# Paint peeling along with drywall paper



## Steveski54 (Mar 4, 2013)

About 15 years ago I had a roof leak which I had repaired. At the time no serious problems were noticed but now I am repainting the room and in the area of the leak the old paint is peeling off along with the paper portion of the sheetrock. I am guessing the glue holding the paper to the sheetrock got wet and now it and the paint are peeling off. Can this be repaired or must the sheetrock or drywall be replaced. How do I handle the difference in thickness between peeled area and other area. Can it be spackled to even it out?


----------



## cdaniels (Dec 27, 2012)

Scrape the loose off to a tight edge sometimes I cut around it with a razor just make sure all the loose is off.If the paper is pulling off the drywall you will need to sand and prime it before you skim.Gaurdz primer is good for this. Skim with joint compound.You may need to put on a couple skim coats to get it built up because the first coat will shrink as it dries.Sand it smooth,prime it with Zinsser 1-2-3 and it's ready to paint.


----------



## Steveski54 (Mar 4, 2013)

One question.

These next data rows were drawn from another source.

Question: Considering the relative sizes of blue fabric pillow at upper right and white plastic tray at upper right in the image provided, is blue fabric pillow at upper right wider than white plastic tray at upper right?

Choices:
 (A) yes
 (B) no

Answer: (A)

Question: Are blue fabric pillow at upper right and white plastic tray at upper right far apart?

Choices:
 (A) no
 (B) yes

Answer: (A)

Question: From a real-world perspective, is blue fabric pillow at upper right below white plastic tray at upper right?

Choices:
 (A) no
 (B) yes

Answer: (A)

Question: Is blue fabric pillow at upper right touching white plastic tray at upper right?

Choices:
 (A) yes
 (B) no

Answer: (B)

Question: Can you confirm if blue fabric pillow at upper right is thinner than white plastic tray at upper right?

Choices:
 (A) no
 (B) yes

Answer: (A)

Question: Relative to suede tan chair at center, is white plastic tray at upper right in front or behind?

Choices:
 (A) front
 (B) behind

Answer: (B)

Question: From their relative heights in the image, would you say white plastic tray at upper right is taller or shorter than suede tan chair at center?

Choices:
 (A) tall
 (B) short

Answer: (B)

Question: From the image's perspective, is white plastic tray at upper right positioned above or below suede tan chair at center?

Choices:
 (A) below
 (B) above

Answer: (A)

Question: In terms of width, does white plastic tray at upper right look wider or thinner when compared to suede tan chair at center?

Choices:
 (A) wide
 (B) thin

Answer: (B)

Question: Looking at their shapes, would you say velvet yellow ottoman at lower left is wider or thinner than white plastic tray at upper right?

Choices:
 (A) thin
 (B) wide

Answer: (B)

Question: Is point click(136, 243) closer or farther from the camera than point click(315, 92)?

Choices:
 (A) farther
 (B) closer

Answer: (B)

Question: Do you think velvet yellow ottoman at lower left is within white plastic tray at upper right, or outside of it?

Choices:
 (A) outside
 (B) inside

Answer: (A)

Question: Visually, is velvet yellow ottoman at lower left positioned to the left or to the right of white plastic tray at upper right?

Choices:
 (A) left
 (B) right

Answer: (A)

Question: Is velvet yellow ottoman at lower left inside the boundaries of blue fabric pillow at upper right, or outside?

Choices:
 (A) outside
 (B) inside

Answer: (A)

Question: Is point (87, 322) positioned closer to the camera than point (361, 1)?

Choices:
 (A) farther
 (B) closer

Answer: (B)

If I fill it in with joint compound how do I achieve the same small texture that is on undamaged area?


----------



## cdaniels (Dec 27, 2012)

Use a roller to prime the new patch then you may have to put 2 or three coats of paint over the patch so the roller stipple will match pretty close before you paint the entire ceiling.I cant tell from your pic but it looks like just roller texture.If it is a sprayed on texture you will have to respray it and blend it in to match before painting.


----------